Nada más, Su Santidad. Yo creo que, si lees este libro, no te vas a
arrepentir
. Y quizás su lectura te dé un empujoncito y te anime a decir en
algún momento (quizás en el avión, ante los periodistas, donde ya has dicho
alguna que otra barbaridad) una frasecita que deje abierto el futuro para un
urgente replanteamiento del ministerio sacerdotal. Tal vez estos curas no lo
necesiten; pero la Iglesia
sí lo necesita. Y yo creo que debes hacerlo.

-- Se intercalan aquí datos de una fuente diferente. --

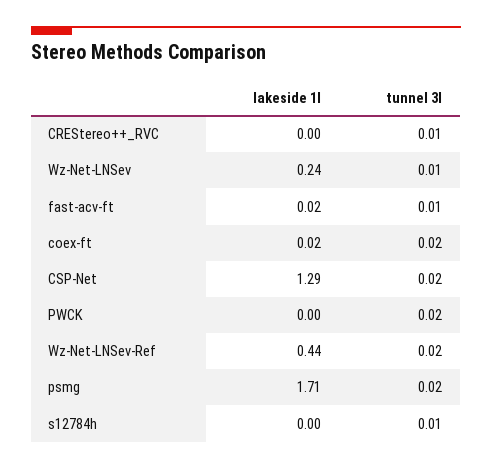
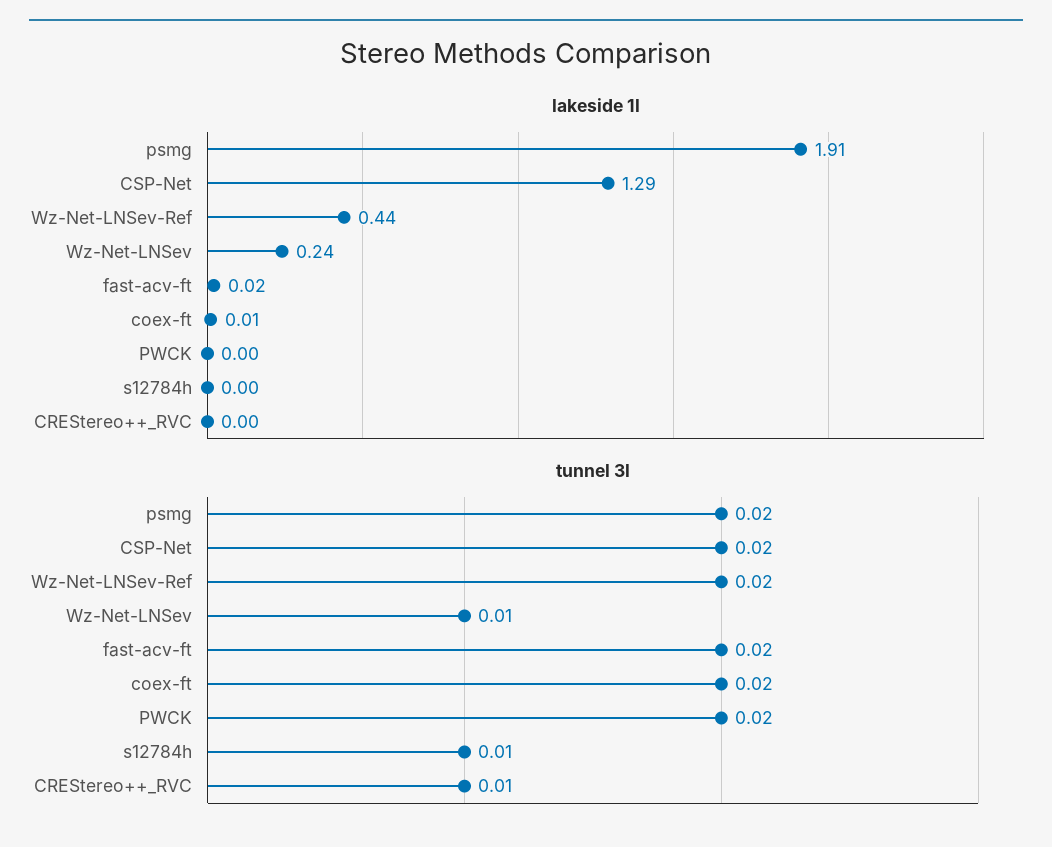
  {
    "lakeside 1l": {
      "CREStereo++_RVC": 0,
      "Wz-Net-LNSev": 0.24,
      "fast-acv-ft": 0.02,
-     "coex-ft": 0.02,
+     "coex-ft": 0.01,
      "CSP-Net": 1.29,
      "PWCK": 0,
      "Wz-Net-LNSev-Ref": 0.44,
-     "psmg": 1.71,
+     "psmg": 1.91,
      "s12784h": 0
    },
    "tunnel 3l": {
      "CREStereo++_RVC": 0.01,
      "Wz-Net-LNSev": 0.01,
-     "fast-acv-ft": 0.01,
+     "fast-acv-ft": 0.02,
      "coex-ft": 0.02,
      "CSP-Net": 0.02,
      "PWCK": 0.02,
      "Wz-Net-LNSev-Ref": 0.02,
      "psmg": 0.02,
      "s12784h": 0.01
    }
  }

Porque, como se dice en el libro, "lo mismo que hay palabras y
comportamientos que rompen la comunión, también hay silencios y omisiones
cómplices con el pecado"
(175).

Ya vas teniendo tus añitos, Su Santidad, y a los ancianos se les permite
decir las verdades con descaro
("parresía", lo llamaban tus
predecesores). También la mayor parte de los que participan en este libro
tienen ya sus años ("Me siento padre y abuelo -dice uno de ellos- y veo a
Dios Padre mucho mejor que antes" (47); uno ya falleció, otro lucha ahora
mismo contra un cáncer, la gran mayoría están jubilados… Pero no han perdido
ni un gramo de esperanza. "Rozando la tercera edad, nosotros seguimos"
(282).

Mira, Su Santidad: durante tu reinado tú ya has dado demasiado espacio a
los fanáticos, a los trepas, a los miedosos, a los tarados…
¿Es mucho
pedir que, antes de morirte, dediques un momentito a los limpios de corazón, a
los hambrientos de justicia, a los que, a pesar de todo lo que han sufrido,
todavía son capaces de comprender los signos de los tiempos, de mirar el cielo
rojo al atardecer y anunciar: "mañana hará bueno"?

Si otro mundo es posible, como creemos firmemente, también es posible otra
Iglesia.

Un abrazo, Santidad (o "Santi", si lo prefieres).